Start of Given entries

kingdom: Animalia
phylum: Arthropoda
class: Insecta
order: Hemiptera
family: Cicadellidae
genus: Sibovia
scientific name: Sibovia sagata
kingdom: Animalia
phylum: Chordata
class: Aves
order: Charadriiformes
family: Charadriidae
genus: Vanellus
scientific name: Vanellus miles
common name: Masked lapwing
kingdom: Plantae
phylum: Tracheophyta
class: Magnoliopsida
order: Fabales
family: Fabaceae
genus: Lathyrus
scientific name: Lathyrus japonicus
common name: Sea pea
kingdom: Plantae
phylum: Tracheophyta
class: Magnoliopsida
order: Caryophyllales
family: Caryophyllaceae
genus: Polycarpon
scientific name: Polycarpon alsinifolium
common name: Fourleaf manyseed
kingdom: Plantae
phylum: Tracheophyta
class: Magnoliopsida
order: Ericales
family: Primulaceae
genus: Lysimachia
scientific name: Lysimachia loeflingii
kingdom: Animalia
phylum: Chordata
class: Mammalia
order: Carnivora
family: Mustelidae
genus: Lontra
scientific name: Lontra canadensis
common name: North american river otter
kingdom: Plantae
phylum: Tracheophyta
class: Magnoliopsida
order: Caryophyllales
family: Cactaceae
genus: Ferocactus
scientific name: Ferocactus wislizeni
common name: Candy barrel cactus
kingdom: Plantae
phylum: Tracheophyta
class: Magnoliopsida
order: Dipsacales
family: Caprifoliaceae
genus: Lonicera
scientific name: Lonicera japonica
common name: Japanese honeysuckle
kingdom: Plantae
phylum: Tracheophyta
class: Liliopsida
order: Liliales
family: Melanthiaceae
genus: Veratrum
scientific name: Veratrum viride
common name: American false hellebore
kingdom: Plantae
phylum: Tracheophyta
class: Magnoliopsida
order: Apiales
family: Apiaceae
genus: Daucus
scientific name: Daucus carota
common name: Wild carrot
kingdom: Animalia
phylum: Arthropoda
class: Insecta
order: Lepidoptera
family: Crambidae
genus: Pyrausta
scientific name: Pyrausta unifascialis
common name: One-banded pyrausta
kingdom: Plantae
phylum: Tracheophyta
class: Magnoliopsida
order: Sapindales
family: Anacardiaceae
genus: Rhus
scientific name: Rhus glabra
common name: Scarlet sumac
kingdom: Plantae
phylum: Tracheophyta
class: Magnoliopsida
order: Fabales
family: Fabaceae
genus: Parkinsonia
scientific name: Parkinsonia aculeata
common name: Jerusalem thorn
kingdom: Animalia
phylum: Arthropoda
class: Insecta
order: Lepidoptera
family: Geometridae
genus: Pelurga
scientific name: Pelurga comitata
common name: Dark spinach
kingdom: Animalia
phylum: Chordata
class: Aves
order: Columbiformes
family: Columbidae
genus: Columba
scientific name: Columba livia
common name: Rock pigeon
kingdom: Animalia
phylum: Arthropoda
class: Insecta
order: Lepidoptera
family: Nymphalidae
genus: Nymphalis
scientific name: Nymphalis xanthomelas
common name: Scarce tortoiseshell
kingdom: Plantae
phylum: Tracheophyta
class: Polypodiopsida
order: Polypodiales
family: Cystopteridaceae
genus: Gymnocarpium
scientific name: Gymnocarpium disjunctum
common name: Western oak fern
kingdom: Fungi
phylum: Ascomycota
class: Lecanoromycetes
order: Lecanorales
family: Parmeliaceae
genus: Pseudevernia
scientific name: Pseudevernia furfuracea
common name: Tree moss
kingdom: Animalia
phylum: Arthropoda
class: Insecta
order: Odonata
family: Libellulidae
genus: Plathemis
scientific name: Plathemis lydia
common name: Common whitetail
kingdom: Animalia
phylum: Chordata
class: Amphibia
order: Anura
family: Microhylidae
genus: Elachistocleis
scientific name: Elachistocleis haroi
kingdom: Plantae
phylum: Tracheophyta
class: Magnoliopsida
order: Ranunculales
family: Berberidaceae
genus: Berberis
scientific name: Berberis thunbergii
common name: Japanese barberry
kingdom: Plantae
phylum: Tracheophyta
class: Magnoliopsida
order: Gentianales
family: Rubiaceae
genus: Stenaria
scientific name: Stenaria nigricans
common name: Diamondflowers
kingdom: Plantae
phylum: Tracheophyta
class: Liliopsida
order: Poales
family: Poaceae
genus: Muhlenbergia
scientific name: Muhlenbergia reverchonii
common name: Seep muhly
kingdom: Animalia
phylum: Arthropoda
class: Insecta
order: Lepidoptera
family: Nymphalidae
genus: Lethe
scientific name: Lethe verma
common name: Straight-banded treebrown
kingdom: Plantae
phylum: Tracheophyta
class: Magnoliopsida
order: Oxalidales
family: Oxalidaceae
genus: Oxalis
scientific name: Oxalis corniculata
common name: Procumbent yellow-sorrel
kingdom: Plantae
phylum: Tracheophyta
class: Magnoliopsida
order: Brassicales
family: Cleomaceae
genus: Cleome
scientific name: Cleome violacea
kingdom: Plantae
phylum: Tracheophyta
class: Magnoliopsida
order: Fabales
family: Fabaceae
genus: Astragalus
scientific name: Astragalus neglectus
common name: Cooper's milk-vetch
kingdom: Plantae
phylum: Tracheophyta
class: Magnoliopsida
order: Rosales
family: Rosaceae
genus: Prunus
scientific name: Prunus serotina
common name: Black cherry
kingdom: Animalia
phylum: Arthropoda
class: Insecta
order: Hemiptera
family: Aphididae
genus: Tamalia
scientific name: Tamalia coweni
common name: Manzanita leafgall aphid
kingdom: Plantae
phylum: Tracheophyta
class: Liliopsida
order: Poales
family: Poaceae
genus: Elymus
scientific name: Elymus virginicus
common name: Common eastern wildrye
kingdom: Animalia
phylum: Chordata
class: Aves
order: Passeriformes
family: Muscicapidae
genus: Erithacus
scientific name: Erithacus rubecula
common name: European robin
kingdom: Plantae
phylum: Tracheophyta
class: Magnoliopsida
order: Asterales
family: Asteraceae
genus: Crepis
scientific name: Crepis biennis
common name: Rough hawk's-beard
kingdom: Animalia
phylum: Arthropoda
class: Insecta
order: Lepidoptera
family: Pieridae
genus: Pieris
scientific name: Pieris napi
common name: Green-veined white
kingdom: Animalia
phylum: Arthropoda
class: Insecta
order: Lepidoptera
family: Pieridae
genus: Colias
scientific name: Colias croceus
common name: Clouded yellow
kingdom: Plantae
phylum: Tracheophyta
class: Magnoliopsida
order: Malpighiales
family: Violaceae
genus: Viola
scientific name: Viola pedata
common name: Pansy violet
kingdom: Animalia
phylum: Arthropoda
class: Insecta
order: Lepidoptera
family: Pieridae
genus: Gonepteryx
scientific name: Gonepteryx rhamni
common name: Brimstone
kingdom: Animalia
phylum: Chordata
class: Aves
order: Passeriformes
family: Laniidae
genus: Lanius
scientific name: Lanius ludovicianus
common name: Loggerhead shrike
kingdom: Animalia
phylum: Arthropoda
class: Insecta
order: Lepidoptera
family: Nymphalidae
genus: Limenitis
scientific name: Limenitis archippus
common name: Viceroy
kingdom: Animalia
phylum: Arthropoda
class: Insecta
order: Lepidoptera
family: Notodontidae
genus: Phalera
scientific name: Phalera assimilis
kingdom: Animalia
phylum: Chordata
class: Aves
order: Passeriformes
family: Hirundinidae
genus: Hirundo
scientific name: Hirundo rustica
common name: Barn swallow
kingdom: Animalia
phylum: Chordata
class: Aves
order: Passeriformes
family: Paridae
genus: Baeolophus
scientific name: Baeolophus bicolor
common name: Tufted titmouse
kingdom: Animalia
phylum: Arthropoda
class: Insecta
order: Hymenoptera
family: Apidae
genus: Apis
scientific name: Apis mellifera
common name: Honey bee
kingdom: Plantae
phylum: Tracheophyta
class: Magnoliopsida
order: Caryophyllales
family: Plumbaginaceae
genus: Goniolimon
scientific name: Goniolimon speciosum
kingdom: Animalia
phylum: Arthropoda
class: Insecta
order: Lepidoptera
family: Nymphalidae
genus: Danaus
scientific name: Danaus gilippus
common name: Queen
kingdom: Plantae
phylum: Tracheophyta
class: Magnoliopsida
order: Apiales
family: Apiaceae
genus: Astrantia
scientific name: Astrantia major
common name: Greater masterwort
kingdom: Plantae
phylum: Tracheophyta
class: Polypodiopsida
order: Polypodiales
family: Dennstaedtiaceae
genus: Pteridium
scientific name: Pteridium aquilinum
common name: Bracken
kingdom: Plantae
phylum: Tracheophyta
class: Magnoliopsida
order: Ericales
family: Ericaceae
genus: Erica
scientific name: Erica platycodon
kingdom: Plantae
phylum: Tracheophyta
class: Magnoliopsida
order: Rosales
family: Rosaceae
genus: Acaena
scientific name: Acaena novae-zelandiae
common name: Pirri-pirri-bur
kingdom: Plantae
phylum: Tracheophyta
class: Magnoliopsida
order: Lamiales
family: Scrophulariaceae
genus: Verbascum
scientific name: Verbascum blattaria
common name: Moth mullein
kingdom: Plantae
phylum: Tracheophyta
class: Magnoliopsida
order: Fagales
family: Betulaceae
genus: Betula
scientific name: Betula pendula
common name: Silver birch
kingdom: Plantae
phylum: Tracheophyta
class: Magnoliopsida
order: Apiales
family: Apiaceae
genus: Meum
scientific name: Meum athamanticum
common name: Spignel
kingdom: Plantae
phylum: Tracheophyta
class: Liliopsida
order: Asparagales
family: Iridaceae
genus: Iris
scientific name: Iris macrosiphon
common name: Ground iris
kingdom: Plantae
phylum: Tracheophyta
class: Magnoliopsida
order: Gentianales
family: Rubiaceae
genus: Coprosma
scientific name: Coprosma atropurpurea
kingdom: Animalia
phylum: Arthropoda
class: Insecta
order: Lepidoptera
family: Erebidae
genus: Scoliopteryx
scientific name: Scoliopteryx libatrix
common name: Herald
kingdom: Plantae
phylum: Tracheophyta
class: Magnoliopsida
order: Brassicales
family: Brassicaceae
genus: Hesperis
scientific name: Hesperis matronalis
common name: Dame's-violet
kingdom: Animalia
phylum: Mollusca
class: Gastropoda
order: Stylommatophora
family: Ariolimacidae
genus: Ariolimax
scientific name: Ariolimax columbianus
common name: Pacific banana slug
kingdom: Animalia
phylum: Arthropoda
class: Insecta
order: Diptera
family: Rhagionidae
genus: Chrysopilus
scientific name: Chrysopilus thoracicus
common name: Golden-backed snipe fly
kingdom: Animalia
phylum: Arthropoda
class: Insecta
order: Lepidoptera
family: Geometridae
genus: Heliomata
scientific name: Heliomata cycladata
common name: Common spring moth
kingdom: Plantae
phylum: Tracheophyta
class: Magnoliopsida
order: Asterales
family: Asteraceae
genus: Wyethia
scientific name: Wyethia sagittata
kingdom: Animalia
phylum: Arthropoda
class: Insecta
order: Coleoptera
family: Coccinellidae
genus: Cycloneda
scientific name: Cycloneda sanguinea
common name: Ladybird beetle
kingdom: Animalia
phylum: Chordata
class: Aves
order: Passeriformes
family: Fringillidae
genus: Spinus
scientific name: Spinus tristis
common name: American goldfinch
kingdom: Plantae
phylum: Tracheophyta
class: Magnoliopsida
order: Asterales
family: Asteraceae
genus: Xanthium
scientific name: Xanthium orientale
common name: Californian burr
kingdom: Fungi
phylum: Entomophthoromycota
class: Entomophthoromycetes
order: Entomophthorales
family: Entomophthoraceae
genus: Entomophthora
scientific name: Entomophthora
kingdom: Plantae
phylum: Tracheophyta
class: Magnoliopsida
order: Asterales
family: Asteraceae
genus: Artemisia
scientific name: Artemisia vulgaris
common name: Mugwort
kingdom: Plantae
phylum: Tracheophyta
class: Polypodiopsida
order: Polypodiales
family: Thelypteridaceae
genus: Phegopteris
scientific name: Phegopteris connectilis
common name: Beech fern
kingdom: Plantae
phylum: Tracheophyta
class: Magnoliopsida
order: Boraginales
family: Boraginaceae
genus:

End of Given entries

- Work to do
Pull out the data from its first line through the line containing "scientific name: Parkinsonia aculeata", both included, and reproduce those lines unchanged.

- Response below
kingdom: Animalia
phylum: Arthropoda
class: Insecta
order: Hemiptera
family: Cicadellidae
genus: Sibovia
scientific name: Sibovia sagata
kingdom: Animalia
phylum: Chordata
class: Aves
order: Charadriiformes
family: Charadriidae
genus: Vanellus
scientific name: Vanellus miles
common name: Masked lapwing
kingdom: Plantae
phylum: Tracheophyta
class: Magnoliopsida
order: Fabales
family: Fabaceae
genus: Lathyrus
scientific name: Lathyrus japonicus
common name: Sea pea
kingdom: Plantae
phylum: Tracheophyta
class: Magnoliopsida
order: Caryophyllales
family: Caryophyllaceae
genus: Polycarpon
scientific name: Polycarpon alsinifolium
common name: Fourleaf manyseed
kingdom: Plantae
phylum: Tracheophyta
class: Magnoliopsida
order: Ericales
family: Primulaceae
genus: Lysimachia
scientific name: Lysimachia loeflingii
kingdom: Animalia
phylum: Chordata
class: Mammalia
order: Carnivora
family: Mustelidae
genus: Lontra
scientific name: Lontra canadensis
common name: North american river otter
kingdom: Plantae
phylum: Tracheophyta
class: Magnoliopsida
order: Caryophyllales
family: Cactaceae
genus: Ferocactus
scientific name: Ferocactus wislizeni
common name: Candy barrel cactus
kingdom: Plantae
phylum: Tracheophyta
class: Magnoliopsida
order: Dipsacales
family: Caprifoliaceae
genus: Lonicera
scientific name: Lonicera japonica
common name: Japanese honeysuckle
kingdom: Plantae
phylum: Tracheophyta
class: Liliopsida
order: Liliales
family: Melanthiaceae
genus: Veratrum
scientific name: Veratrum viride
common name: American false hellebore
kingdom: Plantae
phylum: Tracheophyta
class: Magnoliopsida
order: Apiales
family: Apiaceae
genus: Daucus
scientific name: Daucus carota
common name: Wild carrot
kingdom: Animalia
phylum: Arthropoda
class: Insecta
order: Lepidoptera
family: Crambidae
genus: Pyrausta
scientific name: Pyrausta unifascialis
common name: One-banded pyrausta
kingdom: Plantae
phylum: Tracheophyta
class: Magnoliopsida
order: Sapindales
family: Anacardiaceae
genus: Rhus
scientific name: Rhus glabra
common name: Scarlet sumac
kingdom: Plantae
phylum: Tracheophyta
class: Magnoliopsida
order: Fabales
family: Fabaceae
genus: Parkinsonia
scientific name: Parkinsonia aculeata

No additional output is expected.